Ten dead after woman opens fire at high school in Canada

Written by İsmail Şakil and Ryan Patrick Jones
February 10 (Reuters) – 10 people, including the shooter, were killed when a woman opened fire at a high school in western Canada on Tuesday before turning the gun on herself, police said.
The blast, one of the deadliest mass shootings in the country’s recent history, brought to Canada the type of mass shooting more common in the neighboring United States.
The Royal Canadian Mounted Police said six people were found dead at a high school in Tumbler Ridge, British Columbia, two more were found dead at a residence believed to be connected to the incident, and one person died on the way to hospital.
At least two more people were hospitalized with serious or life-threatening injuries and about 25 people were treated for non-life-threatening injuries, police said.
Police said a suspected attacker was also found dead from a self-inflicted wound, adding that they do not believe there are any other suspects or an ongoing threat to the public.
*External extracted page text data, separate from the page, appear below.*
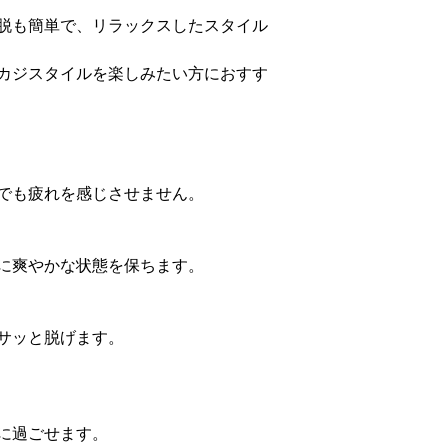
脱も簡単で、リラックスしたスタイル
カジスタイルを楽しみたい方におすす
でも疲れを感じさせません。
に爽やかな状態を保ちます。
サッと脱げます。
に過ごせます。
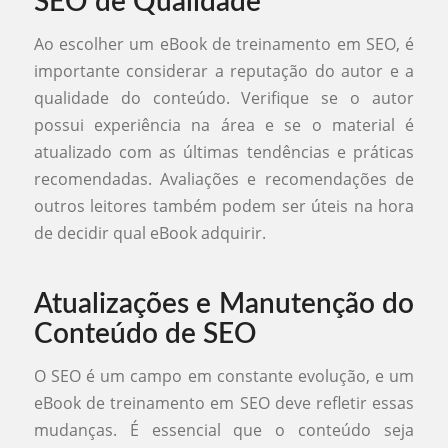
SEO de Qualidade
Ao escolher um eBook de treinamento em SEO, é
importante considerar a reputação do autor e a
qualidade do conteúdo. Verifique se o autor
possui experiência na área e se o material é
atualizado com as últimas tendências e práticas
recomendadas. Avaliações e recomendações de
outros leitores também podem ser úteis na hora
de decidir qual eBook adquirir.
Atualizações e Manutenção do
Conteúdo de SEO
O SEO é um campo em constante evolução, e um
eBook de treinamento em SEO deve refletir essas
mudanças. É essencial que o conteúdo seja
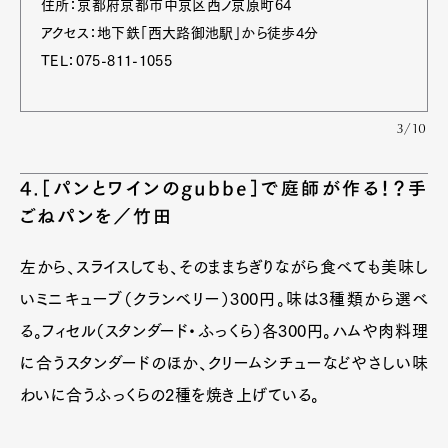
住所：京都府京都市中京区西ノ京原町64
アクセス：地下鉄「西大路御池駅」から徒歩4分
TEL：075-811-1055
3/10
4.［パンとワインのgubbe］で庭師が作る！？手
ごねパンを／竹田
左から、スライスしても、そのままちぎりながら食べても美味し
いミニキューブ（クランベリー）300円。味は3種類から選べ
る。フィセル（スタンダード・ふっくら）各300円。ハムや肉料理
に合うスタンダードのほか、クリームシチューなどやさしい味
わいに合うふっくらの2種を焼き上げている。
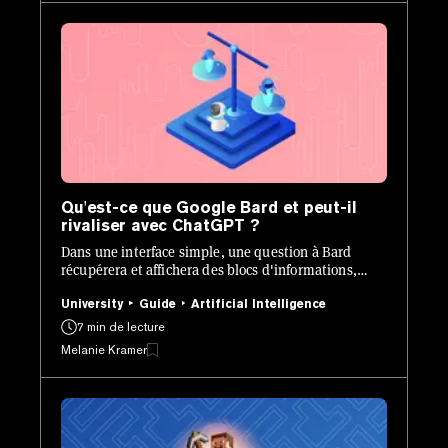
Qu'est-ce que Google Bard et peut-il
rivaliser avec ChatGPT ?
Dans une interface simple, une question à Bard
récupérera et affichera des blocs d'informations,
ChatGPT fait la même chose mais dans une seule
demande de texte.
University
Guide
Artificial Intelligence
7 min de lecture
Melanie Kramer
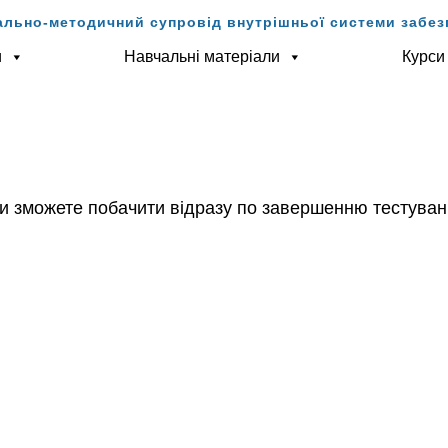
ально-методичний супровід внутрішньої системи забезп
и
Навчальні матеріали
Курси
 Ви зможете побачити відразу по завершенню тестуван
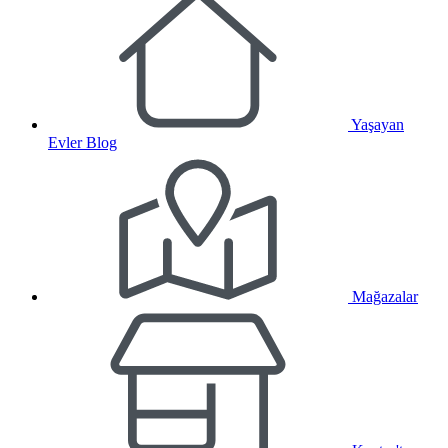
Yaşayan
Evler Blog
Mağazalar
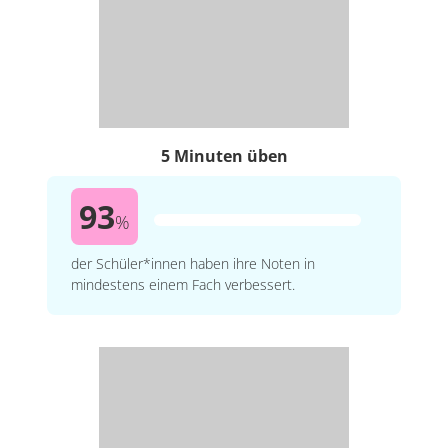
5 Minuten üben
93
%
der Schüler*innen haben ihre Noten in
mindestens einem Fach verbessert.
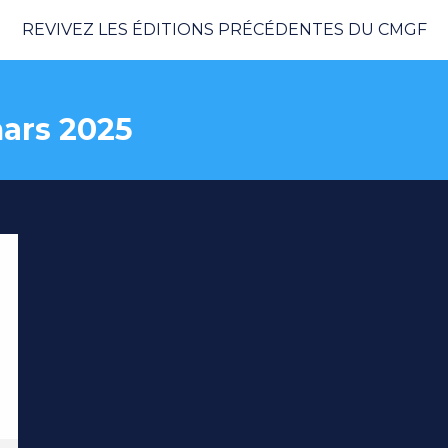
REVIVEZ LES ÉDITIONS PRÉCÉDENTES DU CMGF
ars 2025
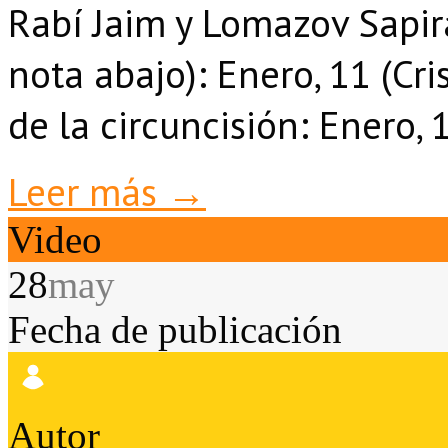
Rabí Jaim y Lomazov Sapir
nota abajo): Enero, 11 (Cris
de la circuncisión: Enero,
Leer más →
Video
28
may
Fecha de publicación
Autor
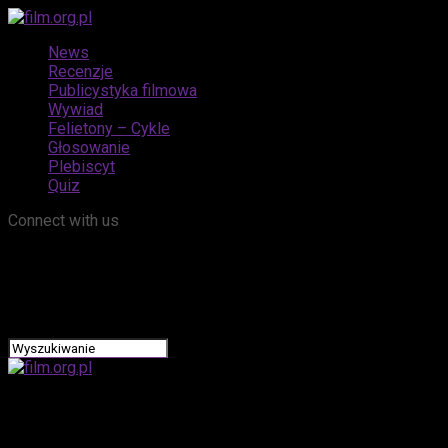
News
Recenzje
Publicystyka filmowa
Wywiad
Felietony – Cykle
Głosowanie
Plebiscyt
Quiz
Connect with us
film.org.pl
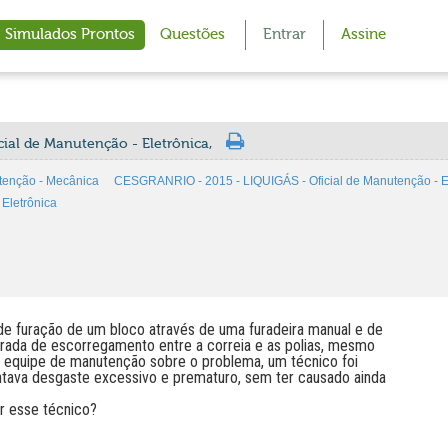
Simulados Prontos
Questões
Entrar
Assine
cial de Manutenção - Eletrônica,
tenção - Mecânica
CESGRANRIO - 2015 - LIQUIGÁS - Oficial de Manutenção - El
Eletrônica
de furação de um bloco através de uma furadeira manual e de
rada de escorregamento entre a correia e as polias, mesmo
 equipe de manutenção sobre o problema, um técnico foi
entava desgaste excessivo e prematuro, sem ter causado ainda
r esse técnico?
Police identified the attacker as a woman; It’s an unusual development, as mass shootings in North America are almost always carried out by men.
Police’s active shooter alert said the suspect was described as “a woman in a dress with brown hair.” Police Superintendent Ken Floyd later confirmed at a press conference that the suspect identified in the alert was the same person found dead at the school. Police did not say how many of the victims may have been minors.
ONE OF CANADA’S DEADLIEST MASS CASE CASES
Tumbler Ridge is a remote municipality with a population of approximately 2,400 people in the foothills of the Rocky Mountains in northern British Columbia, approximately 1,155 km (717 mi) northeast of Vancouver. Images of the town show a snow-covered landscape full of pine trees.
“There were multiple injuries and multiple deaths at the school as officers moved through the scene,” Floyd told reporters. he said.
“We are continuing to triage other victims and I have no information as to whether this number will increase. The scene was very dramatic and there are still many victims of interest,” Floyd said.
Canadian Prime Minister Mark Carney said in a statement about
In April 2020, a 51-year-old man dressed in a police uniform and driving a fake police car shot and killed 22 people in a 13-hour rampage in the Atlantic province of Nova Scotia, before police killed him at a gas station about 90 km (60 miles) from where his first murders took place.
In Canada’s worst school shooting in December 1989, a gunman killed 14 female students and injured 13 others at Ecole Polytechnique in Montreal, Quebec, before committing suicide.